As agreed between Reinhard and me a year ago, it's my turn to explain how I remotorized a Roundhouse boxcab. Unfortunately, the motorization is absolutely garbage. I tried a few time to figure out a way to salvage as much as I could from the old drive, but came to the conclusion it was useless. In fact, the way trucks are powered by a central mechanism makes the locomotive absolutely unable to manage sharp curves. Given Harlem Station sports prohibitive 13.5" radius curves in some parts, I had no choice but to think about an alternative.
However the year, a common trick had been to replace the original drive with a Bachmann GE 44-ton drive. The most popular method is to sit the boxcab shell onto the 44-ton frame. Most people keep the pilot of the GE switcher which is plain wrong and looks silly. Also, the GE truck sideframes are kept in place emphasizing the weird look of the loco. As you understand, I wanted to go another route. Powered trolley trucks were an option, but their prohibitive cost and performance wasn't very interesting. I like to experiment, but in this case, I prefered to keep things economical.
To be noted, the GE wheelbase, wheel diameter and wheel spacing are wrong too. Now, I had a challenge in front of me. How to make the GE 44-ton mechanism more acceptable and prototypical.

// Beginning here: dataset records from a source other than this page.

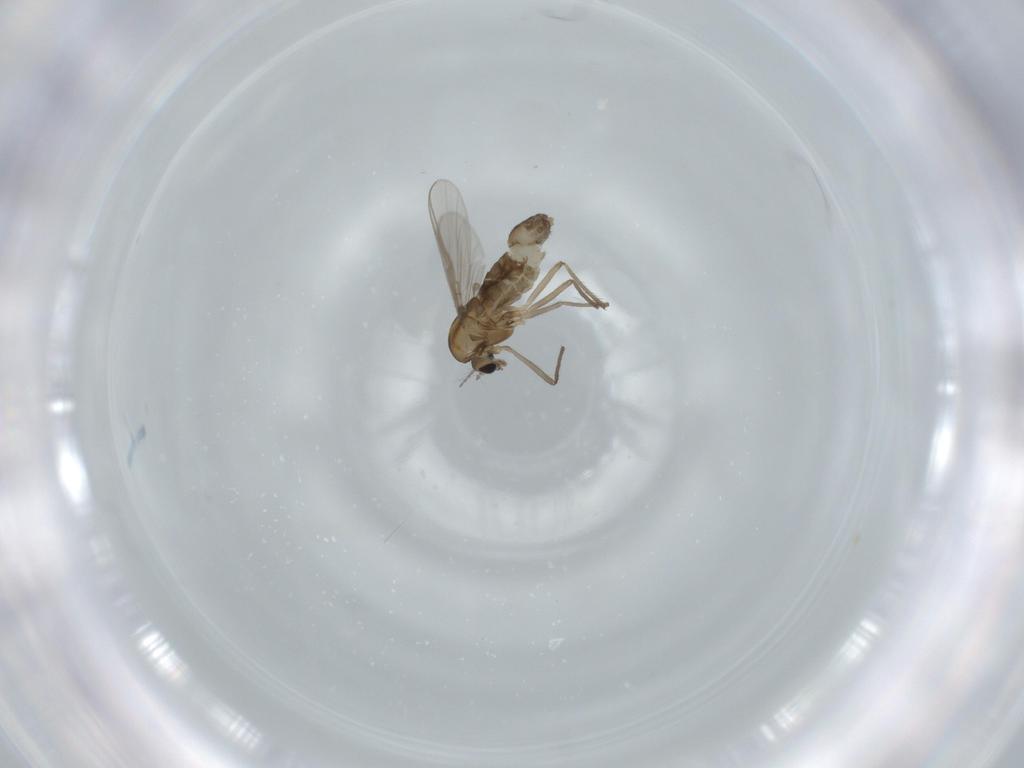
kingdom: Animalia
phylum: Arthropoda
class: Insecta
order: Diptera
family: Chironomidae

The first thing I did was building a styrene frame of similar size than the original metal frame to which I would attach the MDC "correct" pilots. It was a fast and easy build. Vertical styrene walls were built to prevent the frame to warp. They also provided a nice surface to add self-adhesive lead weights which is always a good way to improve performance. There's still a lot of space for a sound decoder and speaker.
The next step was the trucks. I decided to accept the wrong wheelbase as an inevitable trade off. However, the small GE 44-ton wheels had to go. Fortunately, the person who sold me the kit also provided an European Bachmann streetcar drive. The drive is exactly the same but the wheels are the correct diameter for a boxcab. It was just a matter of swapping the wheels and that big problem was now a thing of the past.

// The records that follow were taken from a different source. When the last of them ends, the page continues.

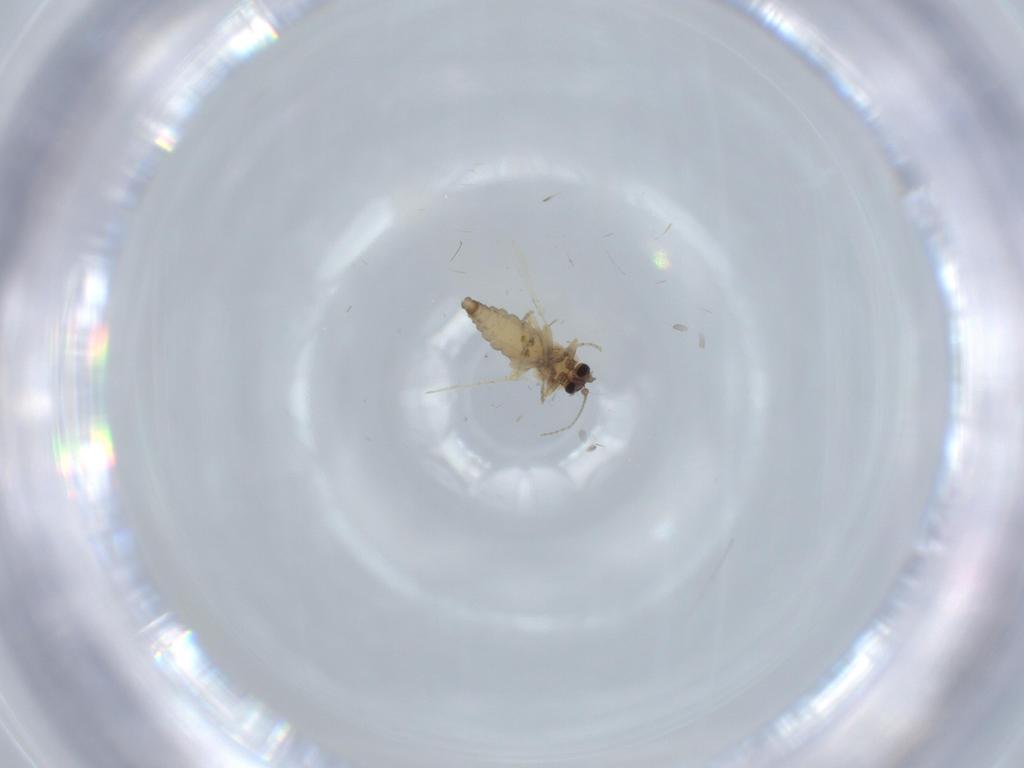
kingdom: Animalia
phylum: Arthropoda
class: Insecta
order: Diptera
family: Ceratopogonidae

The last things I wanted to correct were the sideframes. While the Roundhouse sideframes are a little bit crude, they are still better than keeping GE trucks. To make them fit the new drive, I cut the metal pins behing the truck, grinded the bushing behind the journal boxes and slightly reduced the depth of the peg securing the sideframe to the truck.
With drill bits and cutoff wheels, I was able to notch the metal peg in such a way the sideframes could be mechanically attach to the truck's plastic pins. Be aware you will have to take time to adjust the sideframe height. Yes, the sideframe isn't a perfect match for the wheel, but it's almost imperceptible.
If I had to redo this, I think I would grind completely the sideframe metal peg and replace it with styrene. That way, it would be much easier to adjust the height.
Finally, my last modification was to remove about 0.75mm of material on the shell ends to make sur the carbody would sit correctly aligned with the pilot beam. The original Roundhouse design was a little bit weird because it didn't align. Now the shell sit properly!
I'll probably remove large part of the underframe diesel tank. Since I changed the wheel diameter, the trucks can't swivel freely. Also, only an air tank existed under Erie #20 and I'd like to follow the prototype as much as I can. It will also look more prototypical and eliminate the last visible remnant of the GE 44-ton.
All in all, I believing these slight modifications to the "traditional" way to repower the Roundhouse Boxcab with a GE 44-ton drive is closer to the prototype appearance while requiring no particular skills. It sure ain't perfect, but considering it the marginal cost and time involved, it truly makes a dramatic improvement. To be noted, correct AGEIR sideframes are available in 3D print which would be a nice addition to any model.
Another challenge will be to find a way to mechanically fix the shell on the underframe. I don't have yet an idea how I'll do it. Once done, the fun part starts by detailing and painting the locomotive. It shouldn't be too hard. In that regard, I don't plan to buy parts since I consider this a low budget conversion.